A year after her first experience as life-saver, her father, who had recently been paralyzed, died, and so capable was his eighteen-year-old daughter in doing his duties that she was allowed to continue in the care of the light until her father’s successor should be appointed. When the news came to her, Ida’s eyes gleamed, as if in anticipation of some happy event, and to her devoted Newfoundland dog she exclaimed: “We love it too well to give it up to anybody; don’t we, doggie dear?

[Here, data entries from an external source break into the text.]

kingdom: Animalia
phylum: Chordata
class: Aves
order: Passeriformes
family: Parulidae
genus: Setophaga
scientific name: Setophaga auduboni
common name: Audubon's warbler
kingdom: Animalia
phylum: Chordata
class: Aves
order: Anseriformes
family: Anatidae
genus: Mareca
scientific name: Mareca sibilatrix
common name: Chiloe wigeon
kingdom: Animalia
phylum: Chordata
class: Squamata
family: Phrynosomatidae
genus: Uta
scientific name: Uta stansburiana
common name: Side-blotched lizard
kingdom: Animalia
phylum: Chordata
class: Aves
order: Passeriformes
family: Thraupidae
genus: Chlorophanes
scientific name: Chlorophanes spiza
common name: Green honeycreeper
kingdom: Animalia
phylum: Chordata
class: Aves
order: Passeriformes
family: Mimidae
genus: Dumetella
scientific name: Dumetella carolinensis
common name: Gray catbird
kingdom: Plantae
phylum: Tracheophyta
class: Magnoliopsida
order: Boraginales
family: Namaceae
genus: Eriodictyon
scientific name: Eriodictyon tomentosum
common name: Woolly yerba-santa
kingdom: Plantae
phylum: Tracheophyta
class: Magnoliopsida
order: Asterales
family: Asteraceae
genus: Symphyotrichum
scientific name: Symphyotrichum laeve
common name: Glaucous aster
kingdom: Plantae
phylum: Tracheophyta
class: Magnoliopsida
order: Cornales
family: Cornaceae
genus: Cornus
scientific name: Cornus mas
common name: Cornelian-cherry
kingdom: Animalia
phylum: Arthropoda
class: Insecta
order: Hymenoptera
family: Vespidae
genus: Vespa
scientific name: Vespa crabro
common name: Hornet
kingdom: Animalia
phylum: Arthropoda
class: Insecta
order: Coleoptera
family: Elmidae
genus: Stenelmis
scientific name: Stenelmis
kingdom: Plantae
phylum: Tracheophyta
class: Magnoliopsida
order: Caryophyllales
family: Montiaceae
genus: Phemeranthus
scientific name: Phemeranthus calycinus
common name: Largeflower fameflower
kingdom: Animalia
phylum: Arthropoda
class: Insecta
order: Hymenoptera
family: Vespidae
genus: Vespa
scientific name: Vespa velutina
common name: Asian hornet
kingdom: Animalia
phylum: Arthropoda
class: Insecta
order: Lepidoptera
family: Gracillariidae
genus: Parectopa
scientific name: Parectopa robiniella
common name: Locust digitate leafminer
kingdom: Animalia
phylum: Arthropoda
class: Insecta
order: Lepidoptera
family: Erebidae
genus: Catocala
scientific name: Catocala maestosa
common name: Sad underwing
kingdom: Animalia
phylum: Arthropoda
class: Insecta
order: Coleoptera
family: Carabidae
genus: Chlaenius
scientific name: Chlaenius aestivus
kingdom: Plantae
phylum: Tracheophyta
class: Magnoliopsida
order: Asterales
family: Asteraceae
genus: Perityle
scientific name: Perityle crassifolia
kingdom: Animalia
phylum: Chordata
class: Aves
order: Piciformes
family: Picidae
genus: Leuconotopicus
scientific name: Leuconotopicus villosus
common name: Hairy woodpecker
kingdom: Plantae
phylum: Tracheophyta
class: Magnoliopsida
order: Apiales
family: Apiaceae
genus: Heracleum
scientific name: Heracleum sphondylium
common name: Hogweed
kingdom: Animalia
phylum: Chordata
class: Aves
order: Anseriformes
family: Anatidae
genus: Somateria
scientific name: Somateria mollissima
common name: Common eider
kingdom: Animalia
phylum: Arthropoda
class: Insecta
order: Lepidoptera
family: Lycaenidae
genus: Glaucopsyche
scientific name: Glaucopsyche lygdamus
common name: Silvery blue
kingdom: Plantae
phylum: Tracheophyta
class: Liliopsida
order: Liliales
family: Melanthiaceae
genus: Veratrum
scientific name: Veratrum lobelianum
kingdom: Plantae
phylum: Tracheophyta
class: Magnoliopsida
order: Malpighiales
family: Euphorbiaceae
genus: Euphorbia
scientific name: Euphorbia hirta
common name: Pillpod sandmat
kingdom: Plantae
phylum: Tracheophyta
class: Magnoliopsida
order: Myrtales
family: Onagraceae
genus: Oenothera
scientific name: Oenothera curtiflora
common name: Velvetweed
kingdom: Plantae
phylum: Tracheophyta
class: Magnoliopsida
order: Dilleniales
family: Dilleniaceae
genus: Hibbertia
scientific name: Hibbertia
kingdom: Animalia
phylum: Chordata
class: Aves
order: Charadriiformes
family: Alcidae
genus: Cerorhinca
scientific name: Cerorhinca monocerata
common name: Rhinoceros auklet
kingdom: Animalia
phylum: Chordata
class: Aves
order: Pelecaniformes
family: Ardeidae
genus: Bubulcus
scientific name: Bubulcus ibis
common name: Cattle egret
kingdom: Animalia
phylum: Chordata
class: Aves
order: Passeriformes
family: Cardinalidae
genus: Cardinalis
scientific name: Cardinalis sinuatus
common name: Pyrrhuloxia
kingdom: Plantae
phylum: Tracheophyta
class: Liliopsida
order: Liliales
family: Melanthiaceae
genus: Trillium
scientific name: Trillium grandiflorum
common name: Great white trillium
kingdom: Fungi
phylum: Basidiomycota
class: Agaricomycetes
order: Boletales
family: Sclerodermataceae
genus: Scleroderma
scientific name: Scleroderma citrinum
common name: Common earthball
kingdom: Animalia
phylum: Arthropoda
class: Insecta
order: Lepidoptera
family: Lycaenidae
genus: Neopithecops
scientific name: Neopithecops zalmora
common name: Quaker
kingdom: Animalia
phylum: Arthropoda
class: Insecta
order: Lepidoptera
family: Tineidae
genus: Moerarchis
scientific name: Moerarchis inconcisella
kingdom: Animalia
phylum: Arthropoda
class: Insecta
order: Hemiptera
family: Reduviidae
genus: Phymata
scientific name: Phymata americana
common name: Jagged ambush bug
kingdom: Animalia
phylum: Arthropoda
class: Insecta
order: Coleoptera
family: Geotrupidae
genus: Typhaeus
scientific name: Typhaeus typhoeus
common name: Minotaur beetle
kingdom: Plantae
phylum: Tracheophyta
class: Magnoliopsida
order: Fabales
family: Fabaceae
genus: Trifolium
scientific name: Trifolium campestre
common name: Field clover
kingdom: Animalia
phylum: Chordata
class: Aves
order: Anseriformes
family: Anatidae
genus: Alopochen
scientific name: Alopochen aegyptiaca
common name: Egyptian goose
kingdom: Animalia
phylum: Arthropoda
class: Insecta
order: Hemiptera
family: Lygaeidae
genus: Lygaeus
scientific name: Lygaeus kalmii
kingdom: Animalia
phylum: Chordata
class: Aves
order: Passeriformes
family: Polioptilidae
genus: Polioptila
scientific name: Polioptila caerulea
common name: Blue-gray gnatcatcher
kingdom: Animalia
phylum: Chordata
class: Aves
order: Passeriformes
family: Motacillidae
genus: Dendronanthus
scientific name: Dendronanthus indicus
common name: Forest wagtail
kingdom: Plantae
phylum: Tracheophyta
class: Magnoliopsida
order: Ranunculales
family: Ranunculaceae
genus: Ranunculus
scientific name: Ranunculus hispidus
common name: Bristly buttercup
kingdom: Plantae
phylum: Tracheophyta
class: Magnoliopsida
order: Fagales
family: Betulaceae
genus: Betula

We will succeed to ourselves!” And she did succeed to herself, being finally made keeper of the light by special act of Congress–the appointment being conferred upon her in 1879 by General Sherman as a compliment to her ability and bravery; doubtless because of the recommendation of those fishermen and seamen whose respect for the brave girl was great and who did not wish the government to remove her. In any case, she was chosen for the responsible position as successor to her father, and to herself, as she quaintly put it, and more and more she became devoted to every stone of the small promontory, and to every smallest duty in connection with her work and her island home.